Duplicate the lines below, from the line that contains "name author: (Michx.) Nees" to the line that contains "order: Polypodiales", both included.

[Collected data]

◆ ◆ ◆ ◆ ◆ ◆ ◆

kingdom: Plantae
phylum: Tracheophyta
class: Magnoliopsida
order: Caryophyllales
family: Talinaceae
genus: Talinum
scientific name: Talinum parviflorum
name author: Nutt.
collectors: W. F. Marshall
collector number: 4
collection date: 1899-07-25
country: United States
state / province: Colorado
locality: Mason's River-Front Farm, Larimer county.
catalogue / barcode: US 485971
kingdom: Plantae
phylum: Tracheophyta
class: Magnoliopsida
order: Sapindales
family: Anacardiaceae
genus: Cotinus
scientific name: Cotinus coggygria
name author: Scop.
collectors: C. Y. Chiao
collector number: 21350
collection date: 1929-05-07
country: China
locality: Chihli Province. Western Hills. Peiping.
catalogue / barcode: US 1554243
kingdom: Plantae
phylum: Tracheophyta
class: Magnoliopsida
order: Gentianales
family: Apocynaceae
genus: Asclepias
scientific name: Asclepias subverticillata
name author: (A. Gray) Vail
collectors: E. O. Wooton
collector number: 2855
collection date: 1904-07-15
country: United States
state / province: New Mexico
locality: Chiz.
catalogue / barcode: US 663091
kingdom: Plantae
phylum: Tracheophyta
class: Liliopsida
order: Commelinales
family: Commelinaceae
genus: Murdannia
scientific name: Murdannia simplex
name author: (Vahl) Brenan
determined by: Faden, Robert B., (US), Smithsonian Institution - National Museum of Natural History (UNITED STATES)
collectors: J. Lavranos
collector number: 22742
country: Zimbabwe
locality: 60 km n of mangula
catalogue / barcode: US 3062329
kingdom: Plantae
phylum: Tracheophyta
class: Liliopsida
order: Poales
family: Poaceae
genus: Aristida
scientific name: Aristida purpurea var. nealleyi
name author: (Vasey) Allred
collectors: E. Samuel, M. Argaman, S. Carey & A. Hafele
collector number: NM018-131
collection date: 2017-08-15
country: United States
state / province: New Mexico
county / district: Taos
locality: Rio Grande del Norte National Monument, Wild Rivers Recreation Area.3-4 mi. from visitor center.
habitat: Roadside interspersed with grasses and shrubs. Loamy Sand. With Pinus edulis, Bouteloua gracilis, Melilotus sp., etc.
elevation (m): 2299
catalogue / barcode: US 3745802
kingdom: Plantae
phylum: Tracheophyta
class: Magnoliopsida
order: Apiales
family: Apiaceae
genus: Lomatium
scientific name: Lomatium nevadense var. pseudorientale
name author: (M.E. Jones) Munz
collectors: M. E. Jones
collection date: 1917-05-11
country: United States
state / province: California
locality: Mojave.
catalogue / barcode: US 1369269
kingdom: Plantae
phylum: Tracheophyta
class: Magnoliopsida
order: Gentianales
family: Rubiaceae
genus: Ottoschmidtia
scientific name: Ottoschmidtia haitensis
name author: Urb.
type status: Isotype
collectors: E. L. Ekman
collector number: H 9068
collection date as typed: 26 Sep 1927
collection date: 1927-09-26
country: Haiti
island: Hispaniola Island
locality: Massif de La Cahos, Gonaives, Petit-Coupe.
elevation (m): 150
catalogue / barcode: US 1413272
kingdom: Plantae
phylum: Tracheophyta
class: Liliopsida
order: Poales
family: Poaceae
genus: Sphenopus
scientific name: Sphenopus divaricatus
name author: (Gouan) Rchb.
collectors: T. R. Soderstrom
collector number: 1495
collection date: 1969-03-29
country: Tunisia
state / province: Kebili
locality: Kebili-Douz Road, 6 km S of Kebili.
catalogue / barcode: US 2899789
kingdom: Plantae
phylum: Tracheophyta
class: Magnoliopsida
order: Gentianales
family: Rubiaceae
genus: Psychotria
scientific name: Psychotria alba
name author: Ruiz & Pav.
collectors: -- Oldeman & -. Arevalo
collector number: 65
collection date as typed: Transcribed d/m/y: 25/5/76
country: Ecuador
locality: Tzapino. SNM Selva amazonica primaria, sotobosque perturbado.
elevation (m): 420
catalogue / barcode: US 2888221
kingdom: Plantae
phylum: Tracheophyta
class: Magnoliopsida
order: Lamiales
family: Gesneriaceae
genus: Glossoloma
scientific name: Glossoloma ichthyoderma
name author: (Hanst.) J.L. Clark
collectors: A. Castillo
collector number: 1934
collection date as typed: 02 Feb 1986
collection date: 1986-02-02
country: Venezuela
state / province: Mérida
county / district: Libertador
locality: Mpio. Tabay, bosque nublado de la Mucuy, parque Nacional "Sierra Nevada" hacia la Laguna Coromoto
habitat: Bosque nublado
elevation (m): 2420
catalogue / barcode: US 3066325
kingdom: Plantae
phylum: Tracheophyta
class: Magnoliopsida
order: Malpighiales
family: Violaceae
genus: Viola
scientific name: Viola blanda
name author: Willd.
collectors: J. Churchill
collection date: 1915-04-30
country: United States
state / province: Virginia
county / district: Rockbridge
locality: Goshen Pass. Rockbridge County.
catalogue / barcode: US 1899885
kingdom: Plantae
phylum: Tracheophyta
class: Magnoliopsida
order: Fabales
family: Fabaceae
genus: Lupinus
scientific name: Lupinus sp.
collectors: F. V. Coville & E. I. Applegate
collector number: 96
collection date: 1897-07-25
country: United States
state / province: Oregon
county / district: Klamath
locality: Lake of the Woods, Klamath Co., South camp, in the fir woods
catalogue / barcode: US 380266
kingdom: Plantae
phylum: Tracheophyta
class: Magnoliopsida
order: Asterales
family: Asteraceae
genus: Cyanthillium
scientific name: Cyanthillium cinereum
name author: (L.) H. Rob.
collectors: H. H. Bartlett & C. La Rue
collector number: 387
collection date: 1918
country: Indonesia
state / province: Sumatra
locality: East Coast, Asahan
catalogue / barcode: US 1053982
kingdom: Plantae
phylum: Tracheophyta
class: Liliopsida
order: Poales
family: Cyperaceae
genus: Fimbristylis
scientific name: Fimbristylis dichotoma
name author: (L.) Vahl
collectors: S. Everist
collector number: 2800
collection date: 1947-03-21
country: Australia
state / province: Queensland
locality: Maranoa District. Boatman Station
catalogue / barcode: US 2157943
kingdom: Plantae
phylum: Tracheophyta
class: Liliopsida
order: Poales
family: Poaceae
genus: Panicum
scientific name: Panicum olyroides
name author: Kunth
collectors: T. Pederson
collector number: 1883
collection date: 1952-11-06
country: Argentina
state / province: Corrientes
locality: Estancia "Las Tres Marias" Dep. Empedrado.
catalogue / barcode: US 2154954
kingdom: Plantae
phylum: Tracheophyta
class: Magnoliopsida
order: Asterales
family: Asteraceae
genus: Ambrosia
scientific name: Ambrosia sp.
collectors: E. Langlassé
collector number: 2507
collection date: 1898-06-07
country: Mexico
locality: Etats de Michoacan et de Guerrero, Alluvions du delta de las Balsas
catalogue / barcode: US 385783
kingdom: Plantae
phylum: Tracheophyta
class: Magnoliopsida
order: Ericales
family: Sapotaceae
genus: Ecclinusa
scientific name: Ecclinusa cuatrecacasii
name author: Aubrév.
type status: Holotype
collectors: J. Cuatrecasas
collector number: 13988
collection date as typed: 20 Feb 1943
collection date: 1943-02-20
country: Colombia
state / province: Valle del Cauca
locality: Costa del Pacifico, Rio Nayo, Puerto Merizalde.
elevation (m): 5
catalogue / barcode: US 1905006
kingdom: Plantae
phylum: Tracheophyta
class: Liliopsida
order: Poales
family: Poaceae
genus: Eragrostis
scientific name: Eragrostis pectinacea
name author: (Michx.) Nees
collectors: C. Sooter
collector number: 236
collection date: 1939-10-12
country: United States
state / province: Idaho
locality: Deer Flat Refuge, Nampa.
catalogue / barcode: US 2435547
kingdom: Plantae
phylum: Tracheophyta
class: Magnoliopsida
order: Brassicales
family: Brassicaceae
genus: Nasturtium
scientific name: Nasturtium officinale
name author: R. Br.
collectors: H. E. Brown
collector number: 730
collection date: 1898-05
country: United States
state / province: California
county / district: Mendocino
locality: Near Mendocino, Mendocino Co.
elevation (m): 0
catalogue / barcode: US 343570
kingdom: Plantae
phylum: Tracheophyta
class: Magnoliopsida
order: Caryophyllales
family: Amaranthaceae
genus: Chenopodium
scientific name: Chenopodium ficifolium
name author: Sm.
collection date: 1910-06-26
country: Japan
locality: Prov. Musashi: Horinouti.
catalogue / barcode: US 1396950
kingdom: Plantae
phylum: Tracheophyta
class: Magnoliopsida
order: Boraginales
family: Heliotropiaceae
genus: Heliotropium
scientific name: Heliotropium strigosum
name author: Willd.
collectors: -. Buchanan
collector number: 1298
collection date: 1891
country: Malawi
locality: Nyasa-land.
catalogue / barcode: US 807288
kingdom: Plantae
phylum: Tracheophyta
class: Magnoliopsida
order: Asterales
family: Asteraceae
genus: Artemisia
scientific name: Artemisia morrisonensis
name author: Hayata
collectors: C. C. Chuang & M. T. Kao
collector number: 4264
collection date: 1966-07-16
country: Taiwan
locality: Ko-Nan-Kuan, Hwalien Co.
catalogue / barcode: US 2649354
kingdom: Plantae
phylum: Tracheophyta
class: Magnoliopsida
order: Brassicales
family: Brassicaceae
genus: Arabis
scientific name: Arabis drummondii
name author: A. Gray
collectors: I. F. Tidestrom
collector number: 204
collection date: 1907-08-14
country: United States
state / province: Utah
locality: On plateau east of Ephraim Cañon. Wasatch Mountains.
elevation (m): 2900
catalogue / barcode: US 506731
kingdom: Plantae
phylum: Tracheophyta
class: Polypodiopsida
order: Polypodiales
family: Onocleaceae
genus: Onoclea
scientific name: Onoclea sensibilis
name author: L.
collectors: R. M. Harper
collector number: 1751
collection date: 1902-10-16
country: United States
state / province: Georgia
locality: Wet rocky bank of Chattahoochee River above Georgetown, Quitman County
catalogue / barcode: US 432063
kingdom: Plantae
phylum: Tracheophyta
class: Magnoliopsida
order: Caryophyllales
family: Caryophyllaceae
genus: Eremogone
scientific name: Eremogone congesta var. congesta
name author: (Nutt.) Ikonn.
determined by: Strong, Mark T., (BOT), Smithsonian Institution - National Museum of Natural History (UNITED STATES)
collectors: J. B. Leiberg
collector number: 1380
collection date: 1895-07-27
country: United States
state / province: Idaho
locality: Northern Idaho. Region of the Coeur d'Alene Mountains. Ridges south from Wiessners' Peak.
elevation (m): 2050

◆ ◆ ◆ ◆ ◆ ◆ ◆

▶ [Result for this exercise]:
name author: (Michx.) Nees
collectors: C. Sooter
collector number: 236
collection date: 1939-10-12
country: United States
state / province: Idaho
locality: Deer Flat Refuge, Nampa.
catalogue / barcode: US 2435547
kingdom: Plantae
phylum: Tracheophyta
class: Magnoliopsida
order: Brassicales
family: Brassicaceae
genus: Nasturtium
scientific name: Nasturtium officinale
name author: R. Br.
collectors: H. E. Brown
collector number: 730
collection date: 1898-05
country: United States
state / province: California
county / district: Mendocino
locality: Near Mendocino, Mendocino Co.
elevation (m): 0
catalogue / barcode: US 343570
kingdom: Plantae
phylum: Tracheophyta
class: Magnoliopsida
order: Caryophyllales
family: Amaranthaceae
genus: Chenopodium
scientific name: Chenopodium ficifolium
name author: Sm.
collection date: 1910-06-26
country: Japan
locality: Prov. Musashi: Horinouti.
catalogue / barcode: US 1396950
kingdom: Plantae
phylum: Tracheophyta
class: Magnoliopsida
order: Boraginales
family: Heliotropiaceae
genus: Heliotropium
scientific name: Heliotropium strigosum
name author: Willd.
collectors: -. Buchanan
collector number: 1298
collection date: 1891
country: Malawi
locality: Nyasa-land.
catalogue / barcode: US 807288
kingdom: Plantae
phylum: Tracheophyta
class: Magnoliopsida
order: Asterales
family: Asteraceae
genus: Artemisia
scientific name: Artemisia morrisonensis
name author: Hayata
collectors: C. C. Chuang & M. T. Kao
collector number: 4264
collection date: 1966-07-16
country: Taiwan
locality: Ko-Nan-Kuan, Hwalien Co.
catalogue / barcode: US 2649354
kingdom: Plantae
phylum: Tracheophyta
class: Magnoliopsida
order: Brassicales
family: Brassicaceae
genus: Arabis
scientific name: Arabis drummondii
name author: A. Gray
collectors: I. F. Tidestrom
collector number: 204
collection date: 1907-08-14
country: United States
state / province: Utah
locality: On plateau east of Ephraim Cañon. Wasatch Mountains.
elevation (m): 2900
catalogue / barcode: US 506731
kingdom: Plantae
phylum: Tracheophyta
class: Polypodiopsida
order: Polypodiales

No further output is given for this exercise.